57th Brigade Shot Down Russia’s Sokol-I Drone Using General Cherry AIR Interceptor
Key Takeaways
- 57th Separate Mechanized Brigade shot down Russia's Sokol-I drone for the first time.
- A brief video of the interception was released online.
- Footage raises questions about Sokol-I drone's battlefield survivability.
Sokol-I drone downed
Ukrainian defense forces shot down Russia’s new Sokol I drone, with operators of the 57th Separate Mechanized Brigade named after Koshovyi Otaman Kostya Gordiyenko recording a first successful interception and releasing brief footage on the brigade’s Facebook page.
The brigade said its pilots shot down an air-defense drone ‘Sokol-I’ for the first time using an interceptor ‘General Cherry AIR,’ and the report noted that from the presentation of the prototype to its first downing by Ukrainian forces, only a month had passed.

The article says Sokol flies at speeds of up to 150 km/h and at altitudes of up to 5,000 meters, with a fuselage made of foam plastic and a warhead that is remotely detonated or kinetic for close-range strikes.
It adds that on June 28 and the night of June 29, Ukrainian defense forces struck three bridges, warehouses with materiel and technical means, and command posts of the Russian army on the temporarily occupied territories of Ukraine and in the Russian Federation.
The same piece frames the drone interception and subsequent strikes as part of systematic actions by Ukrainian units in response to new threats and as support for operational resilience on the front.
Power, permitting, and AI
In the United States, TechCrunch reports that the Trump administration threatens 92 gigawatts of new electricity supply with red tape, warning that permitting delays could derail clean power even as electricity demand from AI data centers rises.

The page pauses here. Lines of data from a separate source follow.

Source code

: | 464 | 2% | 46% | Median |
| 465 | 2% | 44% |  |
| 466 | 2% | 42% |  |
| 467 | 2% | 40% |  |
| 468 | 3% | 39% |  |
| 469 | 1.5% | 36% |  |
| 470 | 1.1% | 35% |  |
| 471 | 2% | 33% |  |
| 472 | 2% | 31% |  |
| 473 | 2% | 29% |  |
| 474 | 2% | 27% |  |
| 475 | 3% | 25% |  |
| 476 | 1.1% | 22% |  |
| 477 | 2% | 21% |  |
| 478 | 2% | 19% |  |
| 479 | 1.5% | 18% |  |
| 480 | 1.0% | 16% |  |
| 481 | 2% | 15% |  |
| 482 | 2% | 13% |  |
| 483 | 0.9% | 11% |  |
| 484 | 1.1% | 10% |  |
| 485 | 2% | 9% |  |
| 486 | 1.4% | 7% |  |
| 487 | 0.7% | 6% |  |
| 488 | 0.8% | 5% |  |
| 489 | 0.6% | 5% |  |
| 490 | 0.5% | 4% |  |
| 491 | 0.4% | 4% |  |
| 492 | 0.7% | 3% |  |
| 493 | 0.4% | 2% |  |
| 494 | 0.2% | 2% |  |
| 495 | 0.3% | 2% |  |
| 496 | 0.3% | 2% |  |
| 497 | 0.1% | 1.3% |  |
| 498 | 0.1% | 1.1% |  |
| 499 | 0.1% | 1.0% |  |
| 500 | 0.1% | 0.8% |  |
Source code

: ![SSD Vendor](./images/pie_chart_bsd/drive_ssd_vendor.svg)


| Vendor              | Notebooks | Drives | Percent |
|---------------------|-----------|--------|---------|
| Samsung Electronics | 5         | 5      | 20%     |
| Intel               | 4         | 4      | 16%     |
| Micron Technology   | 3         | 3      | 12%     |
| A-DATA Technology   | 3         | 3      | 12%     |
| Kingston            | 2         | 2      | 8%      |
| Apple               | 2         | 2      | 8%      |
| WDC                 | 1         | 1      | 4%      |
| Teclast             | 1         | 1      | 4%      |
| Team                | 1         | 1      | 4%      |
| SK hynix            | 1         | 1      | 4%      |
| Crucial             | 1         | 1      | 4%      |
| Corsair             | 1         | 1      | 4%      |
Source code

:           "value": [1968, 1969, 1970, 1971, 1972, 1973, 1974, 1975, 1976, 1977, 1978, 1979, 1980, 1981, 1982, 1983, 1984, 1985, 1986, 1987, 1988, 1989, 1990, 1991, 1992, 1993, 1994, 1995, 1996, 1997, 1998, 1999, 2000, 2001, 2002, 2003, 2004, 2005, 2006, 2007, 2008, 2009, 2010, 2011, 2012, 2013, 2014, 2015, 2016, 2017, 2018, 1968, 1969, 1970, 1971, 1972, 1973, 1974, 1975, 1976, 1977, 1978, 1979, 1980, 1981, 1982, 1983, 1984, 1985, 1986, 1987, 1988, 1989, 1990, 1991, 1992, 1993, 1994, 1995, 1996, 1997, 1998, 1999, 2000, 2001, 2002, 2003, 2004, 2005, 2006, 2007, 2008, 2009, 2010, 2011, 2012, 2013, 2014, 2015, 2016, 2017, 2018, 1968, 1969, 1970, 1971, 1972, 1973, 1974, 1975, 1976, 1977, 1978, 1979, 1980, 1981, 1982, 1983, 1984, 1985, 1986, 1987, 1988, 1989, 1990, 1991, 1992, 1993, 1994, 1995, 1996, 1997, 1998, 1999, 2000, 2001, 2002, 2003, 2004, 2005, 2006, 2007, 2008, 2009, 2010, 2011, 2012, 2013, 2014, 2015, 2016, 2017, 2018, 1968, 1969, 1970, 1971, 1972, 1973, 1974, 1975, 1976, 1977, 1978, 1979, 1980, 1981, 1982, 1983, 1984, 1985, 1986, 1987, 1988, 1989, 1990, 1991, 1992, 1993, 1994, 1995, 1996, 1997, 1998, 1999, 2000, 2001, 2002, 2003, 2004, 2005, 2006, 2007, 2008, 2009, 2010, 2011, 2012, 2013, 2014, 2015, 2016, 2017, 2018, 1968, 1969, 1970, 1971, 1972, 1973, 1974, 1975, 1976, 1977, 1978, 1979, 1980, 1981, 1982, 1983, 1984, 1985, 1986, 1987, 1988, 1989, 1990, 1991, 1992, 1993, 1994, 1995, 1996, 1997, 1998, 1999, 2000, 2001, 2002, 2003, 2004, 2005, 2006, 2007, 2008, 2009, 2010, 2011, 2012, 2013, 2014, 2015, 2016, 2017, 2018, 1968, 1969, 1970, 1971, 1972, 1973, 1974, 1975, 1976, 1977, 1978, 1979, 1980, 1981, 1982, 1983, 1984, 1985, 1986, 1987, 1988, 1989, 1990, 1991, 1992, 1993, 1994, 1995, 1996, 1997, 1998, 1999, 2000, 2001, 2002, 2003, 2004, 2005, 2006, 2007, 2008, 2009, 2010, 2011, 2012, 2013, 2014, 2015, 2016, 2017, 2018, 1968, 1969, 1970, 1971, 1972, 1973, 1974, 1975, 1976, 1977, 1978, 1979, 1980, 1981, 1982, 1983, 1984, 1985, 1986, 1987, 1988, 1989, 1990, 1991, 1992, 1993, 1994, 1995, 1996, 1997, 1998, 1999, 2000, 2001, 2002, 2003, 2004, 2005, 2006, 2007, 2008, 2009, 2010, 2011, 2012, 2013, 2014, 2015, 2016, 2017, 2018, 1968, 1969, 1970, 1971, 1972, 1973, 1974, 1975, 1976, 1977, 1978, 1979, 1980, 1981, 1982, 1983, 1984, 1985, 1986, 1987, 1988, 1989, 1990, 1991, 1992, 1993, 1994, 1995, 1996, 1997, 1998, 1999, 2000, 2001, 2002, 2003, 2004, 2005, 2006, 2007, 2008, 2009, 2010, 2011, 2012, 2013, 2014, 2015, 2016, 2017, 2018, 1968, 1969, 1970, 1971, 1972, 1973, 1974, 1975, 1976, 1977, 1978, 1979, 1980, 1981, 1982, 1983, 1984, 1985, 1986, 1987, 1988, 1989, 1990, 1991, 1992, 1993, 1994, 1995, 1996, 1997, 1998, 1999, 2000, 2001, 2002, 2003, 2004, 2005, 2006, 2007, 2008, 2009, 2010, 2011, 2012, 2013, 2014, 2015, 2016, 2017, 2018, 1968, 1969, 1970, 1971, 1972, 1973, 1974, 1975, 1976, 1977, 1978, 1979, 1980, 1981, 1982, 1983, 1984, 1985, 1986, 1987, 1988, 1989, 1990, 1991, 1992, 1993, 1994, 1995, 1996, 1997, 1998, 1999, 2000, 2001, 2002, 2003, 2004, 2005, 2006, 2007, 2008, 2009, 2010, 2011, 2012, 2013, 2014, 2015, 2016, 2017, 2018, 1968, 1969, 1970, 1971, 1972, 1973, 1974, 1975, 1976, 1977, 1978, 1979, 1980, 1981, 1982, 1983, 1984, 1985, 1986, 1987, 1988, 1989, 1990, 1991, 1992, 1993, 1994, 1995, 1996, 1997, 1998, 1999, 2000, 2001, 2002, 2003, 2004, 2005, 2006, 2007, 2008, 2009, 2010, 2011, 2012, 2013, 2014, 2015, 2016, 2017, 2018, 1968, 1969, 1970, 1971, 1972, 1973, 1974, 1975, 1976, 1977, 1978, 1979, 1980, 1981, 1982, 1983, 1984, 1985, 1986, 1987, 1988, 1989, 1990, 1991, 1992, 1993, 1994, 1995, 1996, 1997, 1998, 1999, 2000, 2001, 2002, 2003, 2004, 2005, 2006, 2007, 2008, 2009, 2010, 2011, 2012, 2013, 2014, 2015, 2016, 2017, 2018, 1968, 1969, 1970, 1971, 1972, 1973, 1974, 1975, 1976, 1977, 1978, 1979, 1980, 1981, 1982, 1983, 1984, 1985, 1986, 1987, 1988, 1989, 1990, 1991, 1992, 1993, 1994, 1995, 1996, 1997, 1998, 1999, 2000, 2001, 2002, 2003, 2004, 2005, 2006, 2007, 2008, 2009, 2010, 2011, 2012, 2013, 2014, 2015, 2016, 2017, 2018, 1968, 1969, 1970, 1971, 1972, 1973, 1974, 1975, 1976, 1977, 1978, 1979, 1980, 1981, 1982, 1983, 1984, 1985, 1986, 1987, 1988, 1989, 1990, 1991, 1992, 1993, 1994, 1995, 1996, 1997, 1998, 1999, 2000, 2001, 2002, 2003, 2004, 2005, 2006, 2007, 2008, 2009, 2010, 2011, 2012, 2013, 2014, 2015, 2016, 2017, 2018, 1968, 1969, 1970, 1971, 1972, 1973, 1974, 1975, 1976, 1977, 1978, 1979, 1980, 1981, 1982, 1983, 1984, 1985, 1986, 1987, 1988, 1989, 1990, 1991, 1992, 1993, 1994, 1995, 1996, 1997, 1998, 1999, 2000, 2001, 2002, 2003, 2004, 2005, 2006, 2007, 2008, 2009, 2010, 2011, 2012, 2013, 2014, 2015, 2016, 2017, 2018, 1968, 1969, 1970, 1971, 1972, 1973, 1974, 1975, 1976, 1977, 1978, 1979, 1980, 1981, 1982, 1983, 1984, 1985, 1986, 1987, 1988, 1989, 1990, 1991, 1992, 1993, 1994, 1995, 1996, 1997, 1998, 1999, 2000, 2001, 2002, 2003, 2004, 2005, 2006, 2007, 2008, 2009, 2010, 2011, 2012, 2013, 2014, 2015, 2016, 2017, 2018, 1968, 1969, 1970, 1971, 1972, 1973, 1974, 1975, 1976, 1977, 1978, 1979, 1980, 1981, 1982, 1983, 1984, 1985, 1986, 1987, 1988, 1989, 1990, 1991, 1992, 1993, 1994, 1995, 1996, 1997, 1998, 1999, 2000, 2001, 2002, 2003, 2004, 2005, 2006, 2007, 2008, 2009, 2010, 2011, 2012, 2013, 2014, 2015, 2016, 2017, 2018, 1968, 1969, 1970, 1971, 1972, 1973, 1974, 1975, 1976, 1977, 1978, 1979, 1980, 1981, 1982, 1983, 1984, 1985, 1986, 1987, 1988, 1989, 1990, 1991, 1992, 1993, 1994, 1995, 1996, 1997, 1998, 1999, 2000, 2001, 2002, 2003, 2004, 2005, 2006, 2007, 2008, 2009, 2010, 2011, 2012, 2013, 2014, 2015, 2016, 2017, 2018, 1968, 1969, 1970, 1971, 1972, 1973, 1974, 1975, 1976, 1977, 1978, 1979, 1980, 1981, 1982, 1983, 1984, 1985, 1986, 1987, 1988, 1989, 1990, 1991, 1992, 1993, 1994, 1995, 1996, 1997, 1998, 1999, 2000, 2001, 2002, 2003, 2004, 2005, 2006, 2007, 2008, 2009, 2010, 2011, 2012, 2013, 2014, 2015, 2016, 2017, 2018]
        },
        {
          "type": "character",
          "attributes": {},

The article says permitting changes and federal funding withdrawals have already led to the cancellation of 7 gigawatts of generating capacity on federal land in 2025, and that additional scrutiny could cancel another 12 gigawatts on federal land and 80 gigawatts on private property.

TechCrunch adds that the federal challenges affect more than $121 billion in investment in the energy space, while it notes that grid operators have spent the last four years preventing new generating sources from connecting in the largest U.S. grid that hosts the most data centers.
It also ties the increased permitting friction to an August 2025 order from Doug Burgum, U.S. Secretary of the Interior, which sought to “rein in environmentally damaging wind and solar projects.”
The piece says solar, batteries, and wind represented nearly 90% of the record 53 GW of new generating capacity added in 2025, while energy storage projects were canceled too, according to the Wood Mackenzie report.
EV myths and battery reality
EVWORLD.COM frames its coverage around EV myths and electrification, stating that abstracted reporting on 29 Jun 2026 says EV sales are surging worldwide while myths about battery fires, road damage, and unethical mineral sourcing persist.
“Operators of the 57th brigade recorded a first successful interception of Russia’s new Sokol I drone”
The article says experts note EVs catch fire less often than petrol cars and heavy trucks, and that heavy trucks—not batteries—damage roads, while it also claims that most new batteries use cobalt‑free chemistries.
It adds that real mining concerns exist, but that misinformation slows the transition, and it argues that stronger supply‑chain governance and recycling are key.
EVWORLD.COM also includes a section header about “Child cobalt miners,” and it presents the topic as part of the broader debate over battery materials and sourcing.
The piece does not provide named scientists or specific studies in the excerpt, but it repeatedly emphasizes the role of myths and governance in shaping public understanding of EV batteries.